Write out every line of the entries below as a JSON list of strings, one string per line, with blank lines left out.

··· Provided entries

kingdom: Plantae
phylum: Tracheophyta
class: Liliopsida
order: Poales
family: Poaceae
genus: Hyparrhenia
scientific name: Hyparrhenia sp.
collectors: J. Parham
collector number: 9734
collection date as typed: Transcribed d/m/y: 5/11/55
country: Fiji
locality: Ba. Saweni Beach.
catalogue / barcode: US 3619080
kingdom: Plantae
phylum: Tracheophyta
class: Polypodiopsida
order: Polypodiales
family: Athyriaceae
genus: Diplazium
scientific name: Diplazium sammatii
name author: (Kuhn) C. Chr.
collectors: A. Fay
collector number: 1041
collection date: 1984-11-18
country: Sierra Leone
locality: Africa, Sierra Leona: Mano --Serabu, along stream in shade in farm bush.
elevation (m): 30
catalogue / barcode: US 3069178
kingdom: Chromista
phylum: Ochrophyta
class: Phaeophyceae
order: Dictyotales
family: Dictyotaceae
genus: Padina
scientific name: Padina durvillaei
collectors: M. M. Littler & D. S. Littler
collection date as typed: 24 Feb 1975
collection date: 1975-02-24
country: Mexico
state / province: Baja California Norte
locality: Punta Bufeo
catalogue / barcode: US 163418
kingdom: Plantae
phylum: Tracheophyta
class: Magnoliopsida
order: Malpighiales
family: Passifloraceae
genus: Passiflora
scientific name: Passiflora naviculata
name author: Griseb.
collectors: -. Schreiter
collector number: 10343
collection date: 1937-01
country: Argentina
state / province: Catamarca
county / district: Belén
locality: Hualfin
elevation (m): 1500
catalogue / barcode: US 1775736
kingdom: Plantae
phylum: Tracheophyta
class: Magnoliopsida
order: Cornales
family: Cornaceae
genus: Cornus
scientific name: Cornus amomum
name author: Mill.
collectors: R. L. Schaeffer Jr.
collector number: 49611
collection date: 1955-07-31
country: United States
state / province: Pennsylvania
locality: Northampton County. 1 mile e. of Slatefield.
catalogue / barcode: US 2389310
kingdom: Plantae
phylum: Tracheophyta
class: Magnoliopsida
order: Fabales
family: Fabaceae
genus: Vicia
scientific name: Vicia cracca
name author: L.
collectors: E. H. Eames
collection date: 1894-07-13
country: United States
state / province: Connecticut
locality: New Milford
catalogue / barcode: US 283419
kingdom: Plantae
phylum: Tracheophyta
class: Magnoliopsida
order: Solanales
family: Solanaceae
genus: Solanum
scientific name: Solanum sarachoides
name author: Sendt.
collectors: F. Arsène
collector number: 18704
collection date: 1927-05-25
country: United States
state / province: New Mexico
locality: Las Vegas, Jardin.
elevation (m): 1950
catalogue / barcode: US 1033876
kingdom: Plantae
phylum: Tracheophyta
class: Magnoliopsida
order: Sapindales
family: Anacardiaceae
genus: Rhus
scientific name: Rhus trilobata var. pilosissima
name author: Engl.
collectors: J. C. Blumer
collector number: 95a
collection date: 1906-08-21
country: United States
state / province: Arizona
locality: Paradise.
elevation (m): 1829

······

• [Answer to the task]:
[
  "kingdom: Plantae",
  "phylum: Tracheophyta",
  "class: Liliopsida",
  "order: Poales",
  "family: Poaceae",
  "genus: Hyparrhenia",
  "scientific name: Hyparrhenia sp.",
  "collectors: J. Parham",
  "collector number: 9734",
  "collection date as typed: Transcribed d/m/y: 5/11/55",
  "country: Fiji",
  "locality: Ba. Saweni Beach.",
  "catalogue / barcode: US 3619080",
  "kingdom: Plantae",
  "phylum: Tracheophyta",
  "class: Polypodiopsida",
  "order: Polypodiales",
  "family: Athyriaceae",
  "genus: Diplazium",
  "scientific name: Diplazium sammatii",
  "name author: (Kuhn) C. Chr.",
  "collectors: A. Fay",
  "collector number: 1041",
  "collection date: 1984-11-18",
  "country: Sierra Leone",
  "locality: Africa, Sierra Leona: Mano --Serabu, along stream in shade in farm bush.",
  "elevation (m): 30",
  "catalogue / barcode: US 3069178",
  "kingdom: Chromista",
  "phylum: Ochrophyta",
  "class: Phaeophyceae",
  "order: Dictyotales",
  "family: Dictyotaceae",
  "genus: Padina",
  "scientific name: Padina durvillaei",
  "collectors: M. M. Littler & D. S. Littler",
  "collection date as typed: 24 Feb 1975",
  "collection date: 1975-02-24",
  "country: Mexico",
  "state / province: Baja California Norte",
  "locality: Punta Bufeo",
  "catalogue / barcode: US 163418",
  "kingdom: Plantae",
  "phylum: Tracheophyta",
  "class: Magnoliopsida",
  "order: Malpighiales",
  "family: Passifloraceae",
  "genus: Passiflora",
  "scientific name: Passiflora naviculata",
  "name author: Griseb.",
  "collectors: -. Schreiter",
  "collector number: 10343",
  "collection date: 1937-01",
  "country: Argentina",
  "state / province: Catamarca",
  "county / district: Belén",
  "locality: Hualfin",
  "elevation (m): 1500",
  "catalogue / barcode: US 1775736",
  "kingdom: Plantae",
  "phylum: Tracheophyta",
  "class: Magnoliopsida",
  "order: Cornales",
  "family: Cornaceae",
  "genus: Cornus",
  "scientific name: Cornus amomum",
  "name author: Mill.",
  "collectors: R. L. Schaeffer Jr.",
  "collector number: 49611",
  "collection date: 1955-07-31",
  "country: United States",
  "state / province: Pennsylvania",
  "locality: Northampton County. 1 mile e. of Slatefield.",
  "catalogue / barcode: US 2389310",
  "kingdom: Plantae",
  "phylum: Tracheophyta",
  "class: Magnoliopsida",
  "order: Fabales",
  "family: Fabaceae",
  "genus: Vicia",
  "scientific name: Vicia cracca",
  "name author: L.",
  "collectors: E. H. Eames",
  "collection date: 1894-07-13",
  "country: United States",
  "state / province: Connecticut",
  "locality: New Milford",
  "catalogue / barcode: US 283419",
  "kingdom: Plantae",
  "phylum: Tracheophyta",
  "class: Magnoliopsida",
  "order: Solanales",
  "family: Solanaceae",
  "genus: Solanum",
  "scientific name: Solanum sarachoides",
  "name author: Sendt.",
  "collectors: F. Arsène",
  "collector number: 18704",
  "collection date: 1927-05-25",
  "country: United States",
  "state / province: New Mexico",
  "locality: Las Vegas, Jardin.",
  "elevation (m): 1950",
  "catalogue / barcode: US 1033876",
  "kingdom: Plantae",
  "phylum: Tracheophyta",
  "class: Magnoliopsida",
  "order: Sapindales",
  "family: Anacardiaceae",
  "genus: Rhus",
  "scientific name: Rhus trilobata var. pilosissima",
  "name author: Engl.",
  "collectors: J. C. Blumer",
  "collector number: 95a",
  "collection date: 1906-08-21",
  "country: United States",
  "state / province: Arizona",
  "locality: Paradise.",
  "elevation (m): 1829"
]